• [Text section]

Nothing has changed in the network topology that could bring this issue up. You say it happened when you defragged this disk?

What if you map the drive manually rather that going throgh a script (just one time to test). See if when you mapped the drive yourself if you get any better results. The reason I want you to try this is to make sure that the Full path is given in the script...


----------



## mohitgoyal

*Re: Mapped drive access is slow*

i had already scanned the drive but that was clean....as you said i had mapped the drive manually but the issue is same nothing changed.

i am not able to make out where it gone wrong..earlier that was working fine....


----------



## newhouse1390

*Re: Mapped drive access is slow*

Do you have trouble accessing the data locally? Could this be an issue with the NIC?

If this is a Production Server after hours plug machine to machine via the network (no switch/router) and see if this exists? Is that possible for you? If not you may want to just by another NIC to see if that doesn't fix...I don;t think that are too expensive.

• [Instructions to follow]
Retype the stretch of the forum thread on slow mapped-drive access from "i am not able" through "are too expensive.".

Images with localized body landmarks
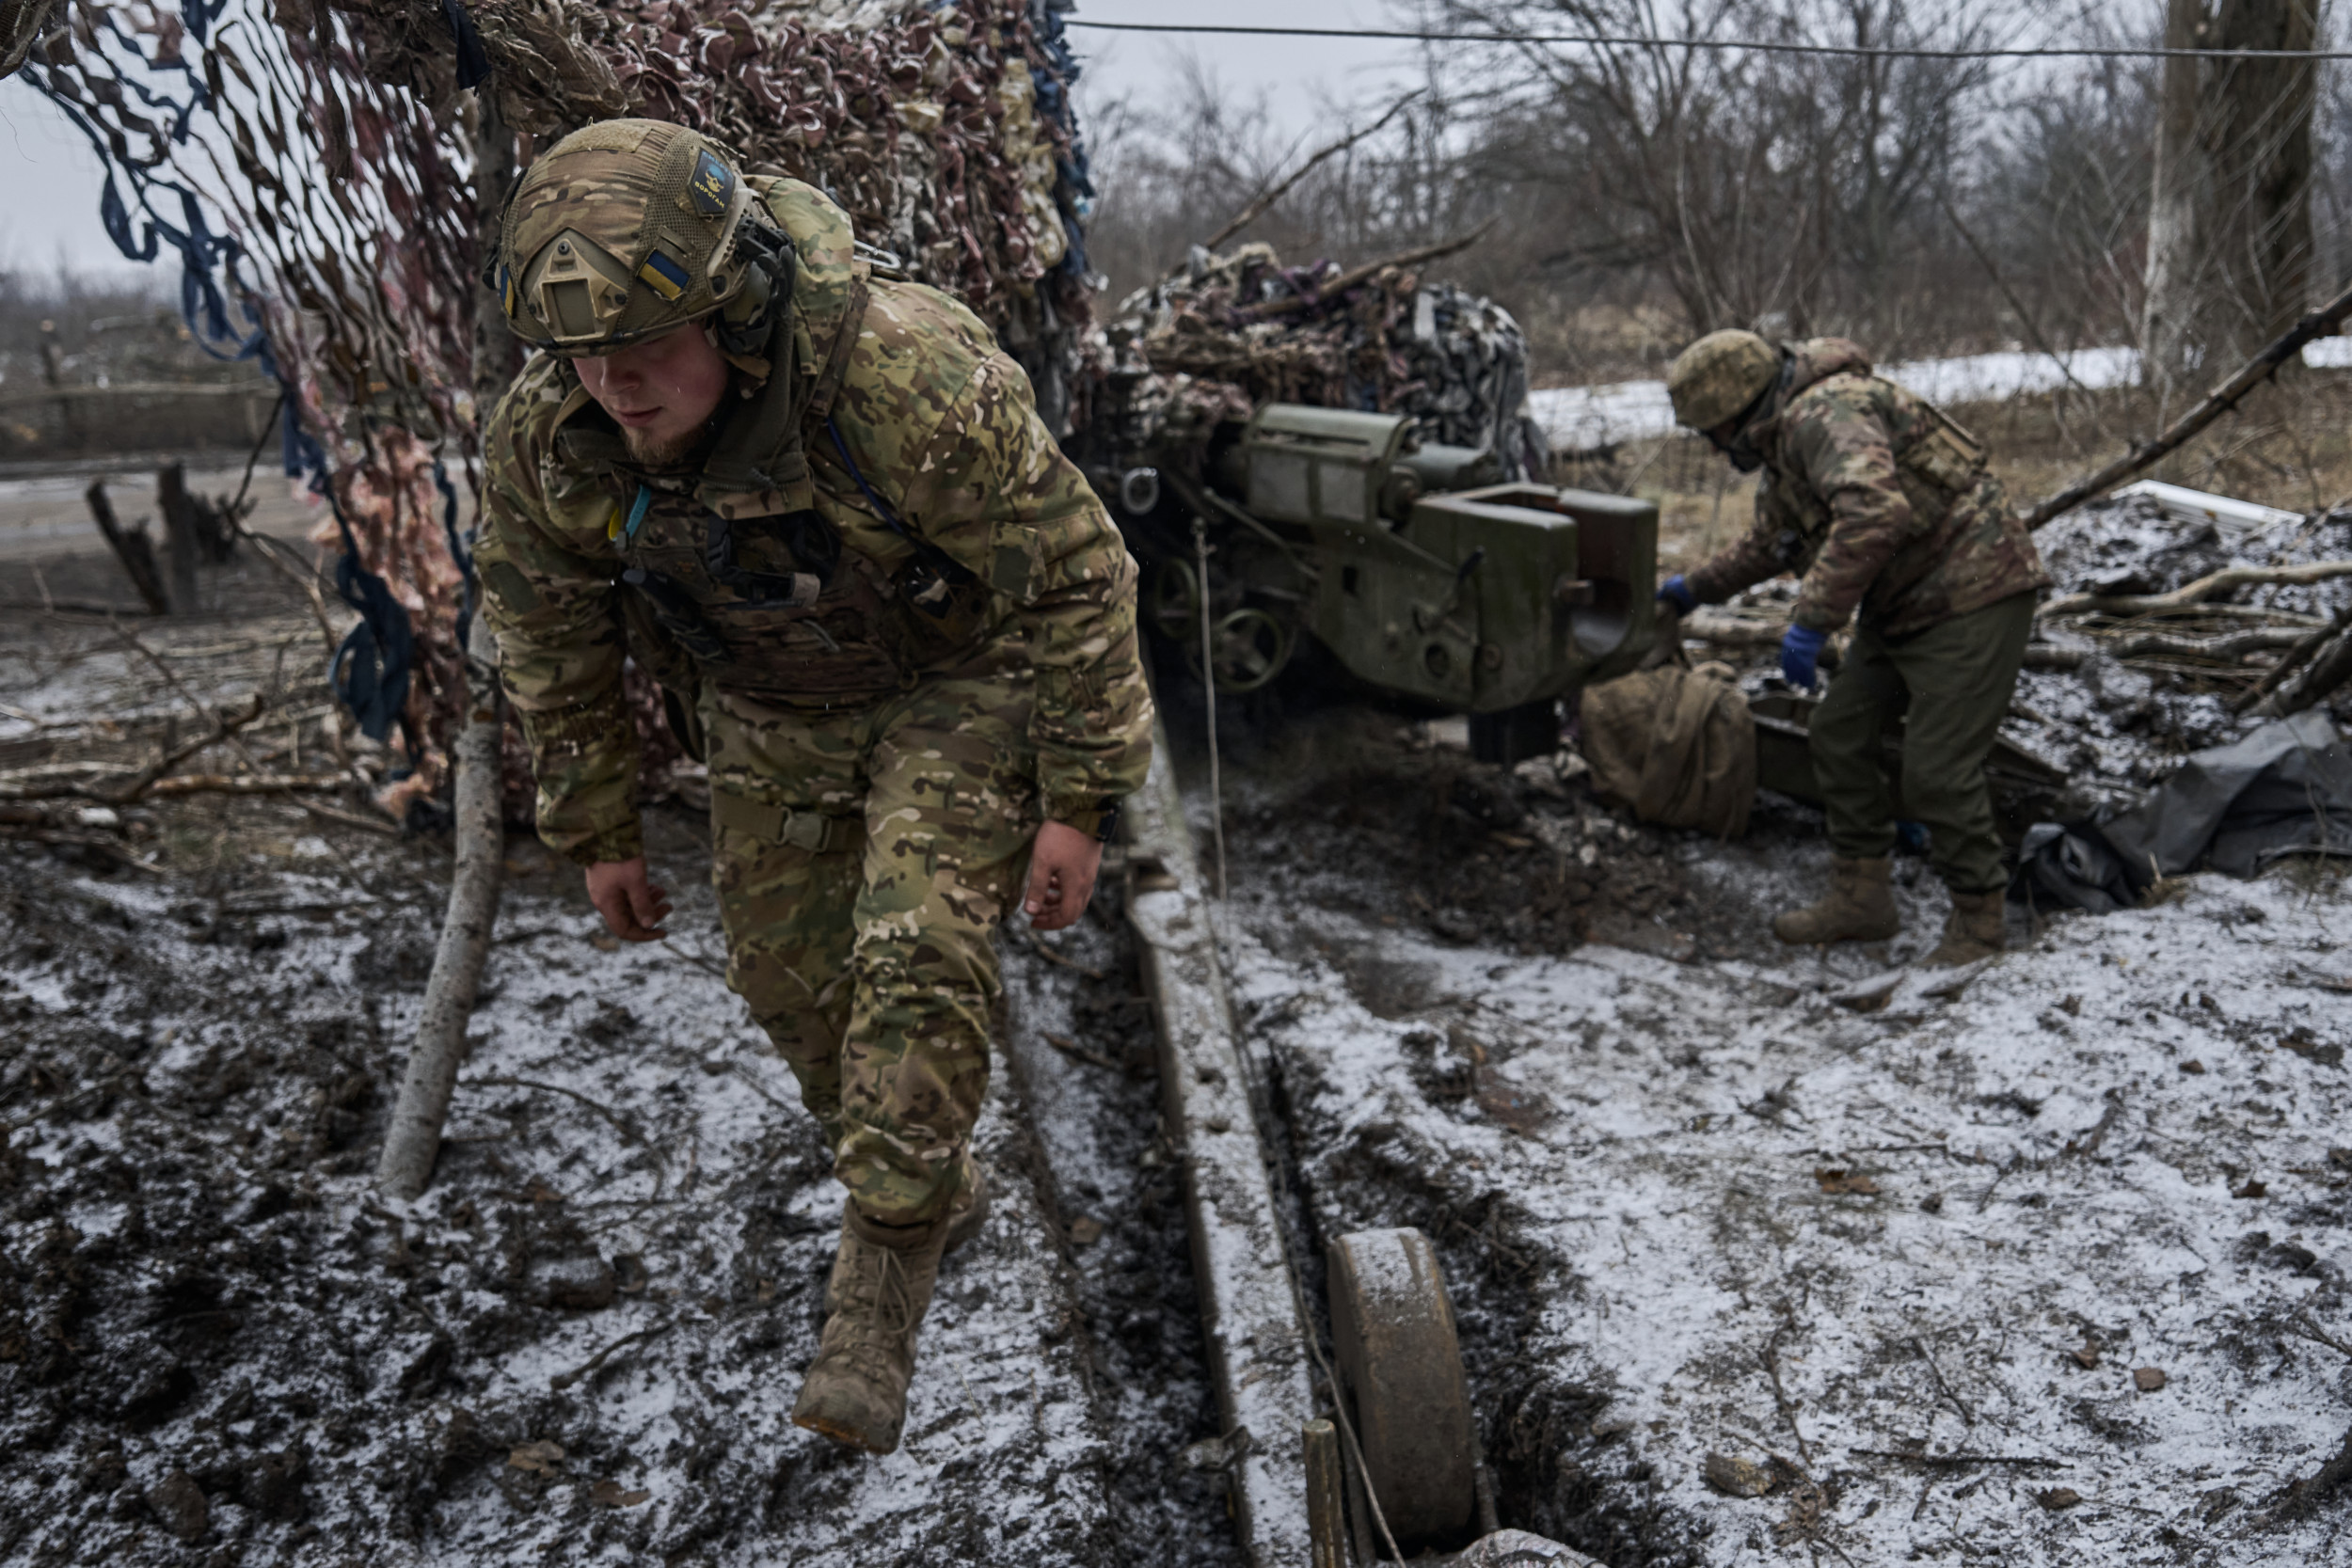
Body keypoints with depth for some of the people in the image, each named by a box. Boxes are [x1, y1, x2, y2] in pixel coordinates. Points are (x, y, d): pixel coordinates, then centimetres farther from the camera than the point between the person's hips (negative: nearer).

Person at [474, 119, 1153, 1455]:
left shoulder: (914, 379, -35)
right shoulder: (542, 443, -20)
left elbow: (1073, 576, -23)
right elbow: (554, 646, -1)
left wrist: (1080, 801, -18)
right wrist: (600, 833, 7)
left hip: (956, 682, -4)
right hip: (767, 716, 5)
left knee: (915, 958, -20)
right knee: (793, 982, 8)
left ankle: (884, 1276, -2)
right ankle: (940, 1188, 34)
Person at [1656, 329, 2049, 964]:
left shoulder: (1827, 415, -22)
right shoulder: (1784, 441, 14)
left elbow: (1874, 512, -39)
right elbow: (1770, 543, 31)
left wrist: (1812, 620, -38)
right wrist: (1697, 588, 33)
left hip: (1972, 597, -11)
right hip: (1903, 604, 11)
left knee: (1936, 768, -10)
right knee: (1841, 733, 11)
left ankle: (1977, 921, 6)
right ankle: (1860, 896, 20)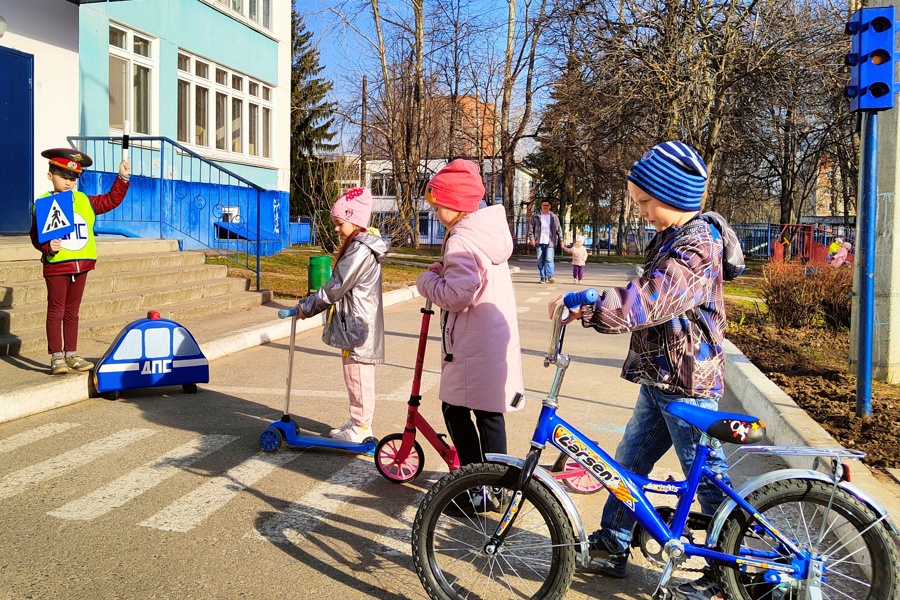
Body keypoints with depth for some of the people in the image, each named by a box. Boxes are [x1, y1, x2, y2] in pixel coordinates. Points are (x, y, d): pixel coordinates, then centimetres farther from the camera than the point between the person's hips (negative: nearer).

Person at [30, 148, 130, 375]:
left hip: (81, 264, 5)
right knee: (56, 311, 2)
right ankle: (57, 357, 7)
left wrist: (123, 178, 1)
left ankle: (71, 355, 20)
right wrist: (47, 246, -24)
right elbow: (36, 235, -6)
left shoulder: (85, 201, 7)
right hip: (56, 265, -5)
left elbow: (112, 200, 9)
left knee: (72, 311, 13)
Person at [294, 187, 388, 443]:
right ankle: (356, 422, 27)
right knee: (354, 376, 17)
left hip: (358, 325, -11)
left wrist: (307, 306, -9)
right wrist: (311, 304, 11)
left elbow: (336, 287, -19)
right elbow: (340, 286, 17)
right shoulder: (361, 245, 14)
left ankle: (361, 428, 8)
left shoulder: (360, 250, -19)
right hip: (354, 324, 11)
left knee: (358, 377, -1)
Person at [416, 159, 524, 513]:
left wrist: (428, 281, -9)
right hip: (497, 338, 9)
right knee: (489, 413, 16)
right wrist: (443, 274, 8)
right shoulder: (490, 230, 12)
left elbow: (458, 295, -25)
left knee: (455, 411, 2)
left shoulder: (461, 241, -18)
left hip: (473, 347, -9)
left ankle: (477, 492, 9)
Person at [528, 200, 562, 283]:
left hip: (550, 242, -1)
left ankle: (550, 276, -19)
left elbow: (558, 230, 10)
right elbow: (531, 228, 6)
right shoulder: (535, 216, 10)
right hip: (539, 242, 1)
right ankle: (543, 278, 9)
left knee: (549, 259, -13)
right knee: (540, 261, 3)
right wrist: (531, 238, -7)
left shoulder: (554, 217, 10)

• [Written solution]
i am not able to make out where it gone wrong..earlier that was working fine....


----------



## newhouse1390

*Re: Mapped drive access is slow*

Do you have trouble accessing the data locally? Could this be an issue with the NIC?

If this is a Production Server after hours plug machine to machine via the network (no switch/router) and see if this exists? Is that possible for you? If not you may want to just by another NIC to see if that doesn't fix...I don;t think that are too expensive.